**Description of the task**
Each line below containing the word "Figure" needs to be shown.
───── Exercise data ─────
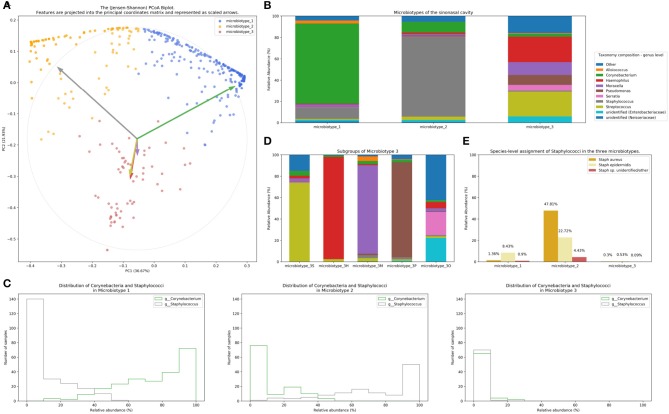
Microbiotyping the sinonasal microbiome. (A) Illustration of the assigned microbiotypes on the Jensen-Shannon PCoA biplot. Arrows were used to depict the projection of the genera onto the PCoA matrix. Each arrow is indicated by the color of the genus according to the Legend. (B) Taxonomic composition of the three microbiotypes at the genus level. (C) Histograms demonstrating the relative abundance of Corynebacterium and Staphylococcus. (D) Subgroups of microbiotype 3 (hierarchical density-based clustering). (E) Distribution of staphylococcal species (mean relative abundance).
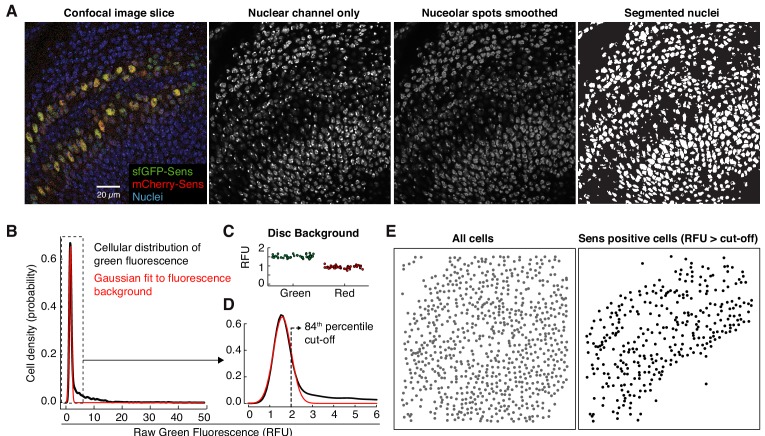
Image analysis of developing wing tissue to quantify Sens protein in single cells.(A) The nuclear (DAPI) channel from individual confocal image slices was used to computationally identify and segment individual nuclei. Average single cell sfGFP and mCherry fluorescence signals were then estimated from segmented nuclei. (B) Raw sfGFP signal (green fluorescence channel) histogram from the wing disc in (A) is shown as an example. The Gaussian-fitted fluorescence background is shown in red. (C) Mean fluorescence background was calculated for green or red channels in individual images. Each datapoint is one disc. (D) Magnified view of histogram in (B). Dashed line marks the cut-off signal value above which cells were considered Sens-positive. (E) Computationally identified Sens-positive cells displayed the expected expression pattern and were used for further analysis.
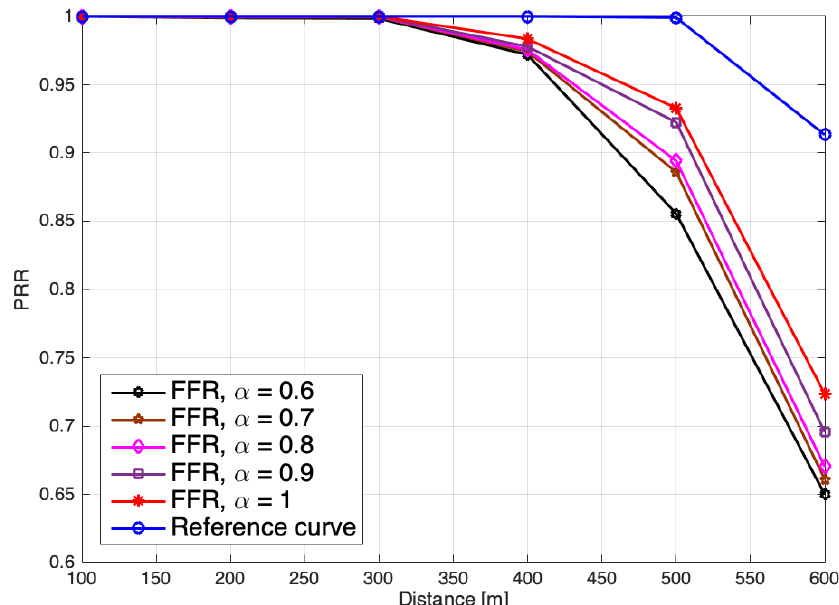
Figure 5. The Packet Reception Ratio (PRR) of vehicles’ CAM messages broadcast for different vehicle density factors with bandwidth partitioning using the Full Frequency Reuse (FFR) technique.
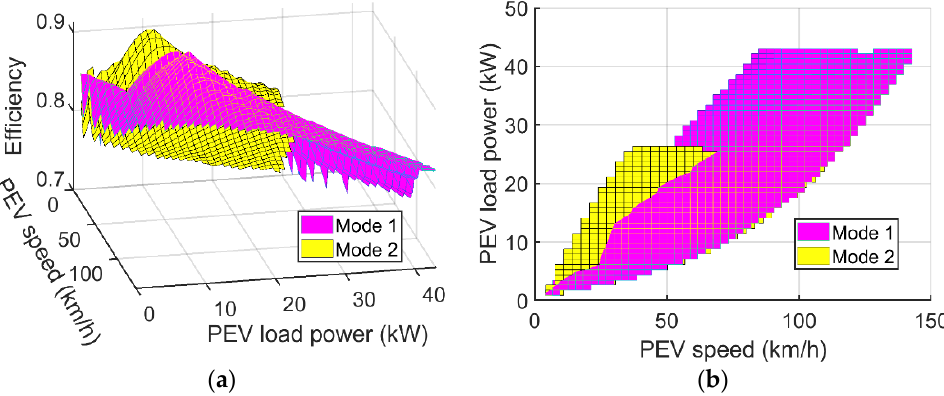
Figure 10. Characteristics of optimized PEV. ( a ) MAP of efficiency characteristic; ( b ) working area. Table 2. Parameter values of N-DMCDS before and after optimization.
─────
**Result for this exercise**
Figure 5. The Packet Reception Ratio (PRR) of vehicles’ CAM messages broadcast for different vehicle density factors with bandwidth partitioning using the Full Frequency Reuse (FFR) technique.
Figure 10. Characteristics of optimized PEV. ( a ) MAP of efficiency characteristic; ( b ) working area. Table 2. Parameter values of N-DMCDS before and after optimization.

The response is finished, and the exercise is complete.